→ **Trecho selecionado**
* * *

Empresas privadas também remuneram
Mas não é só com o setor público que você pode ganhar dinheiro com recibos. Há uma série de aplicativos que pagam para você enviar fotos das notas fiscais. O Dinheiro na Nota oferece R$ 0,10, no mínimo, por recibo fiscal. Na Olá Nota, uma nota fiscal vale de 5 a 15 pontos, que podem ser convertidos em dinheiro e resgatados. Por lá, mil pontos equivalem a R$ 15.
Já o PicPay, Méliuz, Dinerama, MimoCash, Winn, Mangos e Gelt pagam cashback nas compras de determinados produtos ou em locais específicos, além de promover eventuais sorteios ou ofertas. Mas é importante tomar cuidado com algo: com a nota fiscal em mãos, essas empresas terão acesso a seus dados pessoais, como CPF e histórico de consumo.
“É uma forma de conseguir identificar indiretamente os hábitos do consumidor: O que foi comprado, onde foi comprado, o horário da aquisição… através dos históricos de compras, dá para classificar a pessoa e chegar num ponto que seja possível até identificá-la”, explicou o founder da Unxpose, empresa de cibersegurança, Josemando Sobral.
Publicidade
De acordo com o especialista, o que esses aplicativos fazem é vender os dados dos consumidores. “São dados da população de uma cidade, de uma região, dados de quem consome determinada marca, de quem compra em determinados locais… isso vale dinheiro. Se eu sei o que as pessoas compram num mercado concorrente, em determinados horários e dias, posso criar uma estratégia para competir com isso, por exemplo”, revelou.
A venda desses dados é permitida desde que esteja claro para o consumidor. Nesse sentido, Sobral avalia que, de acordo com a Lei Geral de Proteção de Dados (LGPD), as pessoas têm o direito de solicitar que esses dados sejam apagados, mesmo após ter gastado o dinheiro pago. “O dado é pessoal. O consumidor está provendo as informações querendo um retorno, mas os dados continuam sendo pessoais. Eu avalio que ele pode pedir a qualquer momento para que o dado seja apagado”, disse.

* * *

→ **Conjunto de linhas**

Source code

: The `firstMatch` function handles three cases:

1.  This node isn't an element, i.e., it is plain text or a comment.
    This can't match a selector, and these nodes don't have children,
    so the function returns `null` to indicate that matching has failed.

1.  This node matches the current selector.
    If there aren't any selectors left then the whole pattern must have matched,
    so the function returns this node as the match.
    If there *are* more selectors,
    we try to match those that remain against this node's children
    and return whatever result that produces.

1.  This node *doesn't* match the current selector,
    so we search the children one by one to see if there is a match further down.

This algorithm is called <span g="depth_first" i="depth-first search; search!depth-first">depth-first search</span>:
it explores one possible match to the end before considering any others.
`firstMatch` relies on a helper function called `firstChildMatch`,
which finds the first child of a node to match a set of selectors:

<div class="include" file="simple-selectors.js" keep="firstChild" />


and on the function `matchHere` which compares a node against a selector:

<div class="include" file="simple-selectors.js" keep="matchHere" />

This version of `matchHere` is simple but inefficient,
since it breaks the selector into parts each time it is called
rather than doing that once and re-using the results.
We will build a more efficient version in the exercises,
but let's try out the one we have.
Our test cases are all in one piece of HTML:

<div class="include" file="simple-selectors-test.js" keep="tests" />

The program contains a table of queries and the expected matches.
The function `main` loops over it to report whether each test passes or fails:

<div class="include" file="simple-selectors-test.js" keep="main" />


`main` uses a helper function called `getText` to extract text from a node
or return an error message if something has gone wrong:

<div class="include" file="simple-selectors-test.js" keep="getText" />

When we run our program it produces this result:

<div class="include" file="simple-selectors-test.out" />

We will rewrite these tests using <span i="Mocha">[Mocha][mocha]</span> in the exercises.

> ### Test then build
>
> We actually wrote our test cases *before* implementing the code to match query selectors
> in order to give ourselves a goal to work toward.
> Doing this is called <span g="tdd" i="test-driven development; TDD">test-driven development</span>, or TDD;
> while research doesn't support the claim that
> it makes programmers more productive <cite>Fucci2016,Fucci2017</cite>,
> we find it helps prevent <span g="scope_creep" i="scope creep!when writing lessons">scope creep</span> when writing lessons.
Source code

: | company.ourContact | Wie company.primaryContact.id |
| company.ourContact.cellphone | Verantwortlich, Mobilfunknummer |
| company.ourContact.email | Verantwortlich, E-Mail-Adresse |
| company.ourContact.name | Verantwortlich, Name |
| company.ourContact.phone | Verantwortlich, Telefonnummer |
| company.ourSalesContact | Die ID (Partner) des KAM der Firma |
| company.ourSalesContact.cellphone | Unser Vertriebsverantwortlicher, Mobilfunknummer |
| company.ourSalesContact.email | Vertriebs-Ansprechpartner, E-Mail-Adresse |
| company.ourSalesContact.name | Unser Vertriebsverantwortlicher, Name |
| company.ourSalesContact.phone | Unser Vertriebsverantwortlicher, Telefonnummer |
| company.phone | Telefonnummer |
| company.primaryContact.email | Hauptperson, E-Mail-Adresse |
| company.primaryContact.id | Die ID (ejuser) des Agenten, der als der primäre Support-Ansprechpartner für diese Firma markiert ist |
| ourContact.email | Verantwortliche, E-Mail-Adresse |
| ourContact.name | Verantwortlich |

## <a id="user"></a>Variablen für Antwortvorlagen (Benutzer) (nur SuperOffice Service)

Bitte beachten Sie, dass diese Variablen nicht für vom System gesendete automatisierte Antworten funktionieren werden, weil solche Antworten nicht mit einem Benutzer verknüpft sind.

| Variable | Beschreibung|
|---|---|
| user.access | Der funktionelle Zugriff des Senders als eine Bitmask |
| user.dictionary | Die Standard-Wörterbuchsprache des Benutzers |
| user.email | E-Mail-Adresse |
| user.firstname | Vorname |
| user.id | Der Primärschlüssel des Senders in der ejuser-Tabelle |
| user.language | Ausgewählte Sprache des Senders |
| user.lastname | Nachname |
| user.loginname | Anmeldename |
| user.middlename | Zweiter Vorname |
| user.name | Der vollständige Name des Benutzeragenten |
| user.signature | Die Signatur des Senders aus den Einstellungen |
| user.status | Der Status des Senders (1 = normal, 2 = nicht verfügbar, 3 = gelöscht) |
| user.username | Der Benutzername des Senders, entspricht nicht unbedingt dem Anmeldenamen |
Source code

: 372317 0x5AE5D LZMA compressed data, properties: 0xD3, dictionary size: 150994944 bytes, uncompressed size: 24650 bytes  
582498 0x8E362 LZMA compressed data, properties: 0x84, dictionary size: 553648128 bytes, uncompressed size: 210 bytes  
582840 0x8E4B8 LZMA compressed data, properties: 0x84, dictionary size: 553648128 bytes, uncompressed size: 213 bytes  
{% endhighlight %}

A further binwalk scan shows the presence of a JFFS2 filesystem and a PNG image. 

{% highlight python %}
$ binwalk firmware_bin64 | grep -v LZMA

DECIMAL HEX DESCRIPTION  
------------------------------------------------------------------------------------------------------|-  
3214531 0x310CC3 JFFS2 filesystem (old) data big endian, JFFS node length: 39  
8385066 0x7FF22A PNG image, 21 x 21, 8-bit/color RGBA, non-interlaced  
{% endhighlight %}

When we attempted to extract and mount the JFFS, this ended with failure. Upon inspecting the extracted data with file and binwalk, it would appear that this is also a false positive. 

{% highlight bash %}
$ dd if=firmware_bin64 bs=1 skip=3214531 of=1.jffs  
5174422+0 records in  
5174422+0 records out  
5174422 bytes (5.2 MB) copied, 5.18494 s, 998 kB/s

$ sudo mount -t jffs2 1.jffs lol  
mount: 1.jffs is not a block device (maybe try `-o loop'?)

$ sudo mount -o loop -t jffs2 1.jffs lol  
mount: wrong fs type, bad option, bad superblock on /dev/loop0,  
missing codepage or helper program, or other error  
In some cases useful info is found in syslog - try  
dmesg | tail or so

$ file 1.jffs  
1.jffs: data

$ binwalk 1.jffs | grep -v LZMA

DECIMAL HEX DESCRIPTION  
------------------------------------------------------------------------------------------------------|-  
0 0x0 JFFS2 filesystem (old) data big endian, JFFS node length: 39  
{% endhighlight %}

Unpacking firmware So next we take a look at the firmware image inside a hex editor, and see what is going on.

* * *

→ **Requisitos do exercício**
1. Enumere todas as empresas que, segundo o trecho sobre aplicativos que remuneram por notas fiscais, pagam cashback nas compras de determinados produtos ou em locais específicos.
2. Responda às perguntas abaixo com base no trecho sobre aplicativos que remuneram por notas fiscais.
(a) Quanto o Dinheiro na Nota oferece, no mínimo, por recibo fiscal?
(b) Em que área atua a Unxpose, empresa de Josemando Sobral?
(c) Segundo Sobral, qual lei garante às pessoas o direito de solicitar que seus dados sejam apagados?

→ **Respostas do exercício**
1. PicPay, Méliuz, Dinerama, MimoCash, Winn, Mangos e Gelt.

2.
(a) R$ 0,10 por recibo fiscal.
(b) Cibersegurança.
(c) A Lei Geral de Proteção de Dados (LGPD).